I’ve been eagerly awaiting The Daily Show’s take on the platinum coin, but when it finally came Thursday night, the result was a crushing disappointment. No movie-caper scenarios, no catchphrase punch lines, just a you-so-crazy reaction. What’s more, the whole premise of Jon Stewart’s reaction was completely uninformed. He seems to think the plan is designed not to prevent massive market dislocations caused by Republicans refusing to lift the debt ceiling, but to cover the budget deficit. Here’s his setup:
America’s got a bit of a cash-flow problem these days. We have a $16 trillion debt. Our credit rating actually got downgraded for the first time last year.
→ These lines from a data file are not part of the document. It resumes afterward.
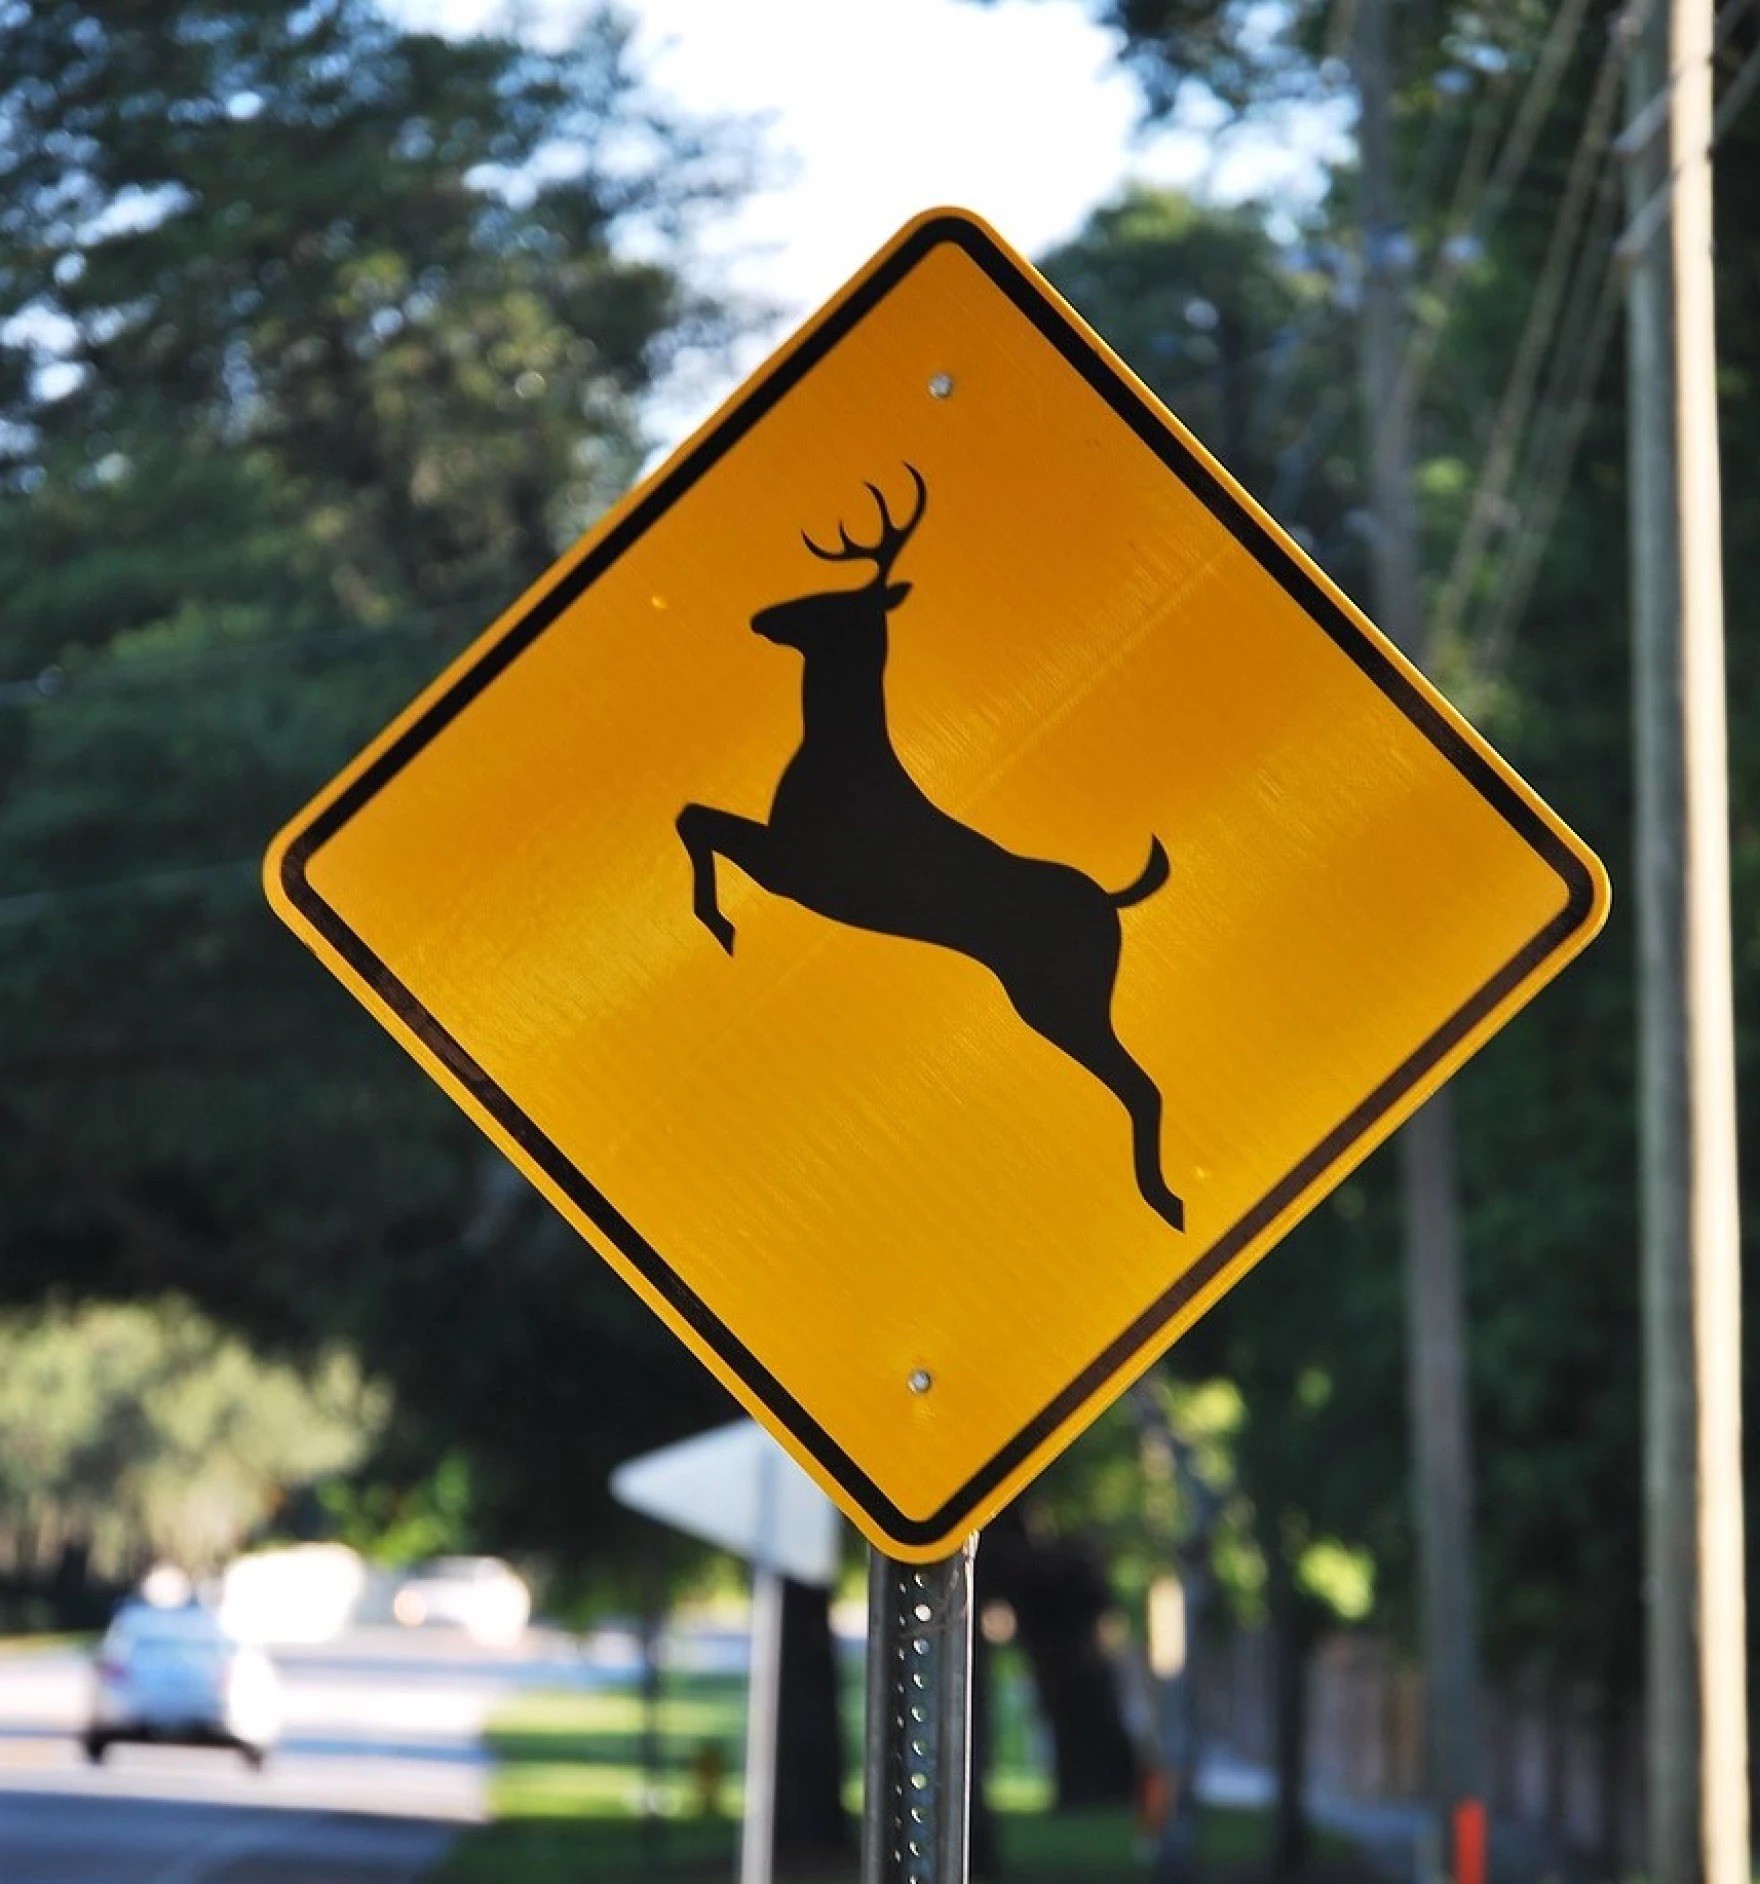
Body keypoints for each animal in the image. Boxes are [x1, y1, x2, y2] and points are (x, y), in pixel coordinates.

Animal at [676, 466, 1185, 1233]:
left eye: (832, 604)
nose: (762, 618)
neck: (837, 750)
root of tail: (1112, 901)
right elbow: (695, 818)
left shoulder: (798, 867)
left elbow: (696, 820)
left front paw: (720, 924)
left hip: (1060, 994)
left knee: (1139, 1083)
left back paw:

So I think you can all agree it’s time to get serious and figure out a way to restore the world’s respect for the soundness of our currency …
No, that’s not it. None of those points is relevant. It’s not about the deficit at all. The credit downgrade was a pure political statement by S&P, one that had no impact at all on the markets. Respect for our currency remains extremely high, as evidenced by massive demand for it even at rock-bottom interest rates. We have no cash-flow problem at all.
It’s hard to say exactly what Jon Stewart and his writers think about economic policy, but there is some odd vein of Hooverism that pops up from time to time. Take his 2009 interview with White House budget director Peter Orszag:
This happened in April of 2009 as the world economy was in a free fall. The whole comedic premise of the entire interview was “Oh my God, the deficit is so big; why don’t you solve that?” Stewart compared the U.S. government to a family and asked what would happen if it called up its credit card company and said it was projecting a deficit of uncertain size. (Orszag correctly replied that families run deficits with credit card companies all the time.) He prodded with questions like, “When you say ‘we’re cutting that down’ — when?”
Orszag tried to gently explain that it wasn’t important to cut the deficit right away, but Stewart did not seem to take that premise at all. (He did push back a bit on Über-deficit-hawk Alan Simpson in a more recent interview.)
Now, obviously it’s not an economics show, but the premise of a joke is supposed to be reality, and the punch line is the departure from reality. The joke here proceeds as if we all know that Herbert Hoover’s views on fiscal policy are obviously correct.